Changi Airport launches new initiatives to help make flight processes easier for passengers with invisible disabilities
The three new initiatives ensure a more stress-free and inclusive travel experience for these passengers.
Changi Airport Group (CAG) has launched three new initiatives to help make flight processes easier for passengers with invisible disabilities, like autism spectrum disorder and dementia.
Developed with the help of special needs schools and organisations, these initiatives will provide a more stress-free and inclusive travel experience for these passengers, said CAG in a press release on Wednesday (Feb 2).
These initiatives include providing a Changi Airport Social Story – step-by-step picture guides on check-in procedures, lanyards that allow staff to identify passengers who may need assistance and equipping staff with specialised skills.
Passengers with autism spectrum disorder and their caregivers can download and print a copy of the Changi Airport Social Story.
The guide gives these passengers an idea of the airport journey, from checking in to boarding the flight. This aims to reduce the stress of unfamiliar situations during travel procedures.
Passengers can also choose to carry the Hidden Disabilities Sunflower lanyard or the Land Transport Authority’s “May I Have a Seat Please” lanyard.
The lanyards ensure a more discreet way to identify passengers who might need support. Despite keeping it discreet, airport staff have been trained to identify such lanyards and offer help when needed.
Also known as the Changi Care Ambassadors, these frontline staff are equipped with skills to effectively provide help to passengers in need.
Trained by the Rainbow Centre Training and Consultancy, there are over 300 of the ambassadors at various points of the airport and more staff are expected to undergo the training.
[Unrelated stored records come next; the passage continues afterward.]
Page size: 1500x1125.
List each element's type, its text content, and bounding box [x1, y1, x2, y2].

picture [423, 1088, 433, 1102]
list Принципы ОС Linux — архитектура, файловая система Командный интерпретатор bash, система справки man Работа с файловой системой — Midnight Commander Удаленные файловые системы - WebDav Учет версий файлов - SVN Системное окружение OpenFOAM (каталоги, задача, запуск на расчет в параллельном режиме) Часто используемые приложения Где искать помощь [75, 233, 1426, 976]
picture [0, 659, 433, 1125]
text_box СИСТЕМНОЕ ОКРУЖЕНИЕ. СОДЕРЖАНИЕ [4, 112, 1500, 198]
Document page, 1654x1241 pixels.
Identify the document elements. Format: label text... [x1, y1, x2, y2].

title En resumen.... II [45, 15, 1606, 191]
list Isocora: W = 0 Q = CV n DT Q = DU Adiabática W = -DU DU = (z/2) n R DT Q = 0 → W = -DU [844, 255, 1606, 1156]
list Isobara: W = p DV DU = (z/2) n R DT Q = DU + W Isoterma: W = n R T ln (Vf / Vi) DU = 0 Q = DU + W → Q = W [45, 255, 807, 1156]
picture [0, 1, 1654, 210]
Vice President of Changi Airport Group’s Passenger Experience, Ground Operations and Customer Service Damon Wong said: “Navigating unfamiliar places and procedures while catching a flight can be stressful, especially for passengers whose disabilities may not be immediately apparent.
“The initiatives aim to improve the overall travel experience for passengers with invisible disabilities and we hope it makes the airport a more comfortable and accessible place for them.”